BWK 77 or, as it is more comonly known ‘Old No.8’ due to it’s chassis number, was the first racing car from Jaguar. Although ran to start with as a private entry in the 1936 Alpine Rally, which it won, the car was seen to be a great advertisement so was adopted by Jaguar and ran as a ‘works car’ pre and post war until the advent of the XK120.

This car started as a standard car and over the years lost its wings and had a lightened chassis and even had a supercharger fitted. It raced and won at venues such as Brooklands, Shelsey Walsh Prescott and has recently competed at Goodwood.
The museum is currently developing a supercharged engine for the car with the intention to achieve 250bhp minimum from this ultra-lightweight car.

1937 BMW 328

1937 BMW 328

Engine: Bristol 2 litre Straight Six
Output: 80 bhp
0 – 60: 12 secs
Top Speed: 100 mph

With its small dimensions and radical aerodynamic shape the car was competitive in all types of track events with its adjustable torsion abr suspension, the car is considered to be the finest all round pre-war sports car.

This particular car was supplied by the agents in Glasgow to a keen motoring enthusiast from East Lothian and he competed with the car all over the UK. As you can see by the above picture the windscreen was changed in the early 50’s and the car has since been known as the flat screen 328.

1951 Frazer-Nash

1951 Frazer-Nash Mille Miglia

Engine: Bristol 1971cc
Power: BSI 140 bhp
Top Speed: 120 mph

Bought new by Joe Little of Aberdeen to go racing at Crimond and Charterhall. Seen here at Lake Como, Italy, prior to successful Mille Miglia in 1991. Driven by Mrs A McWhirter of Elgin

Tubular chassis with torsion bar rear suspension giving superb handling. Totally refurbished in the Moray Motor Museum workshops.

1954 Lagonda V12

Lagonda

1954 Lagonda V12 Ex Le-Mans

Engine: V12
Output: 375 bhp
Top Speed: 180 mph

Rescued from a lock-up in Birmingham some 25 years ago and restored over a period of 20 years, this Lagonda ran at Le Mans, lying 12th prior to damaging the rear quarter and unable to continue at night with no road lights.

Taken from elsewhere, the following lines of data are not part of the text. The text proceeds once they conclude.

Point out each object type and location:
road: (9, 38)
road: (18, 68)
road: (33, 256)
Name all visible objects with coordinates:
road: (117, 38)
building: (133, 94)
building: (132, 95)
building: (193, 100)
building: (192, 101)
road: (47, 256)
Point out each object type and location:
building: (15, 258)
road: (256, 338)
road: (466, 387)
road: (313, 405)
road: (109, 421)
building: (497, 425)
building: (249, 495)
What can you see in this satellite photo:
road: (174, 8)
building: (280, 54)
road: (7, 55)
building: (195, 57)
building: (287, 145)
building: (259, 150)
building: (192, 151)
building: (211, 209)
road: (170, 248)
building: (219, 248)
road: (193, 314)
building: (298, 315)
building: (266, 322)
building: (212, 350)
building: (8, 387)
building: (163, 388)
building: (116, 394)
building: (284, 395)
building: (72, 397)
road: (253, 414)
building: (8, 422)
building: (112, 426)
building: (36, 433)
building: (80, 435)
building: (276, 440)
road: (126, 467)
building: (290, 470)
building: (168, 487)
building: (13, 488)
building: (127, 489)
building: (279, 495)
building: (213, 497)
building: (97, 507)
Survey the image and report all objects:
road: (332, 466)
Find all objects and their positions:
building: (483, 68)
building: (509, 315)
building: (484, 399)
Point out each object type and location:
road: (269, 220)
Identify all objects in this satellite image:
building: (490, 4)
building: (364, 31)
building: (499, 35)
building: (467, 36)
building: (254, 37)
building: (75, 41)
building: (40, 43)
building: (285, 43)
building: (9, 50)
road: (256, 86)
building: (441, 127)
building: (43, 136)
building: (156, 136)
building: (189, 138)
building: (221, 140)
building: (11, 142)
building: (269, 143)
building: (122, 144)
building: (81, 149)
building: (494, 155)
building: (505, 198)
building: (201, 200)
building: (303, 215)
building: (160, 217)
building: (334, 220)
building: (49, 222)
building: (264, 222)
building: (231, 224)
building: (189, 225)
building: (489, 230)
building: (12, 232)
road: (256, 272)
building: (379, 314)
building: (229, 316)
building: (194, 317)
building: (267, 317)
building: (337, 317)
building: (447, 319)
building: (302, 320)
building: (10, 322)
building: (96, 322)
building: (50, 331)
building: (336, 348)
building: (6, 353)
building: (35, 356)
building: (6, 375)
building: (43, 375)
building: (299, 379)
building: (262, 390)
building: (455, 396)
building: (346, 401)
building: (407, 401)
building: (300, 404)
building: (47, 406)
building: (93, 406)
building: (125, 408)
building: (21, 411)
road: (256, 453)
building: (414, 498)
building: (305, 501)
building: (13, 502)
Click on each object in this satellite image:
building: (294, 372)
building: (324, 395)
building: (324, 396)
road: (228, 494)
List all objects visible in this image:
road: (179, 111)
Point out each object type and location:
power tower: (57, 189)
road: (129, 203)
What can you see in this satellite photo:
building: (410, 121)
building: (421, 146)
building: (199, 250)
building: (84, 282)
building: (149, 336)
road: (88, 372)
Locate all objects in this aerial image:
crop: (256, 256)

The V12 original engine was located in a Jensen 541 and since completion has competed at Le Mans (retired with a puncture) and had 2 wonderful victories at Goodwood including the prestigious Spirit of Goodwood Award.

Goodwood Greats: Lagonda V12 Mega-Gallery

Click HERE » for the featured gallery from the Goodwood Greats series courtesy of Goodwood Road and Race

1959 Jensen 541R

1959 Jensen 541R

Engine: 4000cc
Output: 150 bhp
0 – 60: 10 secs
Top Speed: 125 mph

Jensen had realised that there was a large market for rapid four seater GT cars. They kept costs down during production by using the powerful Austin engine and has carried out a lot of development with the fibre glass bodywork.
It was an instant success with the light weight and torque combined.
This particular car being an ‘R’ model had further developments made to it, the main difference being the rack and pinion steering which sharpened up the cars handling together with the fact it was the first car to have disc brakes all round.

The museum acquired this car as a true barn find and spent several years putting it back to arguably better than new condition.